Le père, Issam Al Daas, vient d’obtenir sa carte de résident permanent et poursuit les étapes en vue d’obtenir son permis de conduire.
Chose curieuse, cette étape est un élément crucial pour l’indépendance de la famille, qui a encore besoin de l’aide d’une dizaine de bénévoles. «Ils ont besoin de transport pour l’épicerie ou lorsqu’un enfant est malade et qu’il faut l’amener chez le médecin», explique M. Lavallée. Avec l’argent qui reste, dès qu’Issam obtiendra son permis, nous pourrons acheter un véhicule assez grand pour transporter toute la famille. Ça changera beaucoup de choses pour eux».
Communication difficile
Dans leur appartement de quatre pièces à Châteauguay, les membres de la famille progressent chacun à leur rythme avec le français, qui constitue l’autre plus gros frein à l’intégration. La petite Salam, sept ans, qui est l’aînée du couple, s’est rapidement intégrée à l’école, où elle veut aller même lorsqu’il y a des journées pédagogiques.
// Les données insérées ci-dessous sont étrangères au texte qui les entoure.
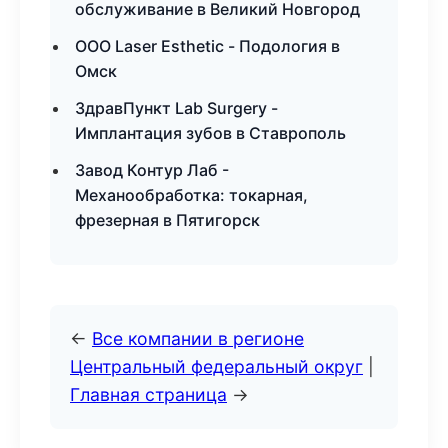
обслуживание в Великий Новгород
ООО Laser Esthetic - Подология в
Омск
ЗдравПункт Lab Surgery -
Имплантация зубов в Ставрополь
Завод Контур Лаб -
Механообработка: токарная,
фрезерная в Пятигорск
←
Все компании в регионе
Центральный федеральный округ
|
Главная страница
→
Elle a répondu timidement en français aux questions de la journaliste. Elle dit aimer voir ses amis, dessiner et jouer au «ballon poire».
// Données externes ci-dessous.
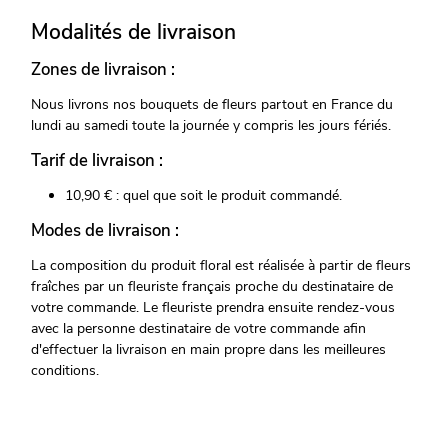
Modalités de livraison
Zones de livraison :
Nous livrons nos bouquets de fleurs partout en France du
lundi au samedi toute la journée y compris les jours fériés.
Tarif de livraison :
10,90 € : quel que soit le produit commandé.
Modes de livraison :
La composition du produit floral est réalisée à partir de fleurs
fraîches par un fleuriste français proche du destinataire de
votre commande. Le fleuriste prendra ensuite rendez-vous
avec la personne destinataire de votre commande afin
d'effectuer la livraison en main propre dans les meilleures
conditions.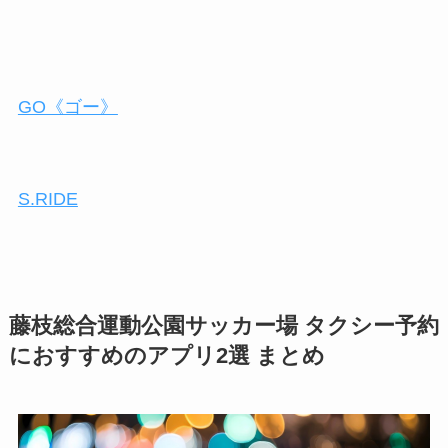
GO《ゴー》
S.RIDE
藤枝総合運動公園サッカー場 タクシー予約
におすすめのアプリ2選 まとめ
Ses parents, quant à eux, ont encore du travail à faire pour fonctionner avec cette deuxième langue. Raida Al-Ekeh, une Châteauguoise d’origine syrienne, était présente pour traduire les questions de la journaliste du français vers l’arabe au moment de l’entrevue. «Je les considère comme mon neveu et ma nièce», dit celle qui est toujours disponible pour aider la petite famille lorsqu’il y a un rendez-vous avec l’école ou avec le médecin.
Et justement, lorsqu’on demande à Issam et à Ghofran ce qu’ils souhaitent accomplir pour la prochaine année, leur réponse est la même : améliorer leur français.
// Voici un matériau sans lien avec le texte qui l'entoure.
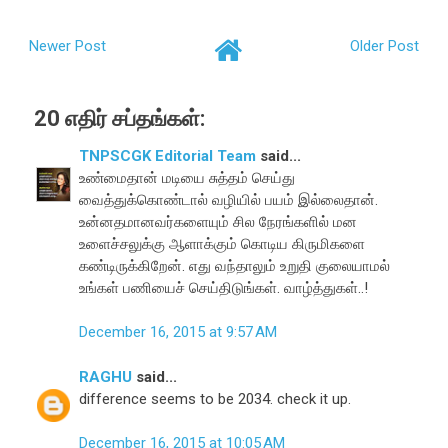
Newer Post
Older Post
20 எதிர் சப்தங்கள்:
TNPSCGK Editorial Team
said...
உண்மைதான் மடியை சுத்தம் செய்து
வைத்துக்கொண்டால் வழியில் பயம் இல்லைதான்.
உன்னதமானவர்களையும் சில நேரங்களில் மன
உளைச்சலுக்கு ஆளாக்கும் கொடிய கிருமிகளை
கண்டிருக்கிறேன். எது வந்தாலும் உறுதி குலையாமல்
உங்கள் பணியைச் செய்திடுங்கள். வாழ்த்துகள்..!
December 16, 2015 at 9:57 AM
RAGHU
said...
difference seems to be 2034. check it up.
December 16, 2015 at 10:05 AM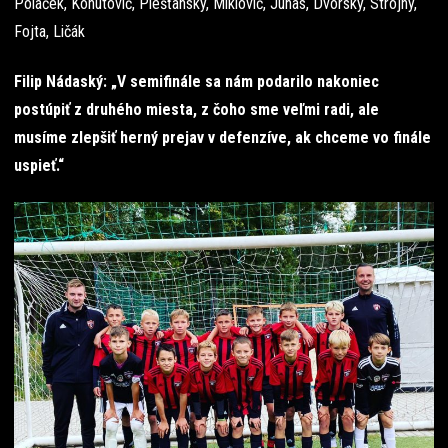
Poláček, Kohutovič, Piešťanský, Miklovič, Junas, Dvorský, Strojný,
Fojta, Ličák
Filip Nádaský: „V semifinále sa nám podarilo nakoniec
postúpiť z druhého miesta, z čoho sme veľmi radi, ale
musíme zlepšiť herný prejav v defenzíve, ak chceme vo finále
uspieť.“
Et que feront-ils lorsqu’ils auront un véhicule? «On ira visiter partout», répond Issam.
Celui-ci poursuit ses cours de francisation après une pose de quelques mois, mois pendant lesquels il a occupé un emploi saisonnier pour un piscinier de la région. Une première expérience sur le marché du travail québécois qui lui a beaucoup plu, dit-il. Son épouse, Ghofran, commencera des cours de français dès que le plus jeune de ses enfants intégrera la garderie dans quelques mois.
Ce qu’ils apprécient
Lorsqu’on demande au couple ce qu’il apprécie le plus de sa nouvelle vie, Issam répond sans hésiter : «la sécurité». «Ici, je peux partir pendant la journée, laisser ma famille et je sais que pendant mon absence, il ne leur arrivera rien», dit-il.
Quant à la neige, il y en avait aussi dans leur village en Syrie. «Mais il ne faisait pas aussi froid qu’ici», disent-ils.
La petite famille a d’ailleurs bravé le froid, le 9 décembre, pour assister à la parade du père Noël qui se tenait dans les rues de Châteauguay. «Les enfants ont beaucoup apprécié, fait part Ghofram par l’intermédiaire de l’interprète. Mais Amer a eu peur du père Noël», ajoute-t-elle en riant.
L’histoire de la famille
Issam Al Daas s’est enfui en août 2014 de Konakri, son village natal située à 60 km de Damas. Il s’est caché pour éviter le sort réservé à tous les hommes de son âge : être enrôlé de force par l’armée, sinon, être exécuté. Après six mois, il retourne auprès de sa famille, puis quitte avec celle-ci vers le Liban, où il trouvera un emploi comme cimentier. Pendant cette période, la famille s’entasse dans un appartement d’une pièce. En février 2015, il décide de s’inscrire auprès de l’ONU pour trouver une terre d’asile. En décembre 2015, on lui propose de venir s’installer au Canada. «Pour nous, le Canada, c’était le top des pays. Nous étions vraiment contents», témoigne Issam. La famille atterrit à Montréal le 18 février. Elle s’installe dans son logement de Châteauguay le 2 mars.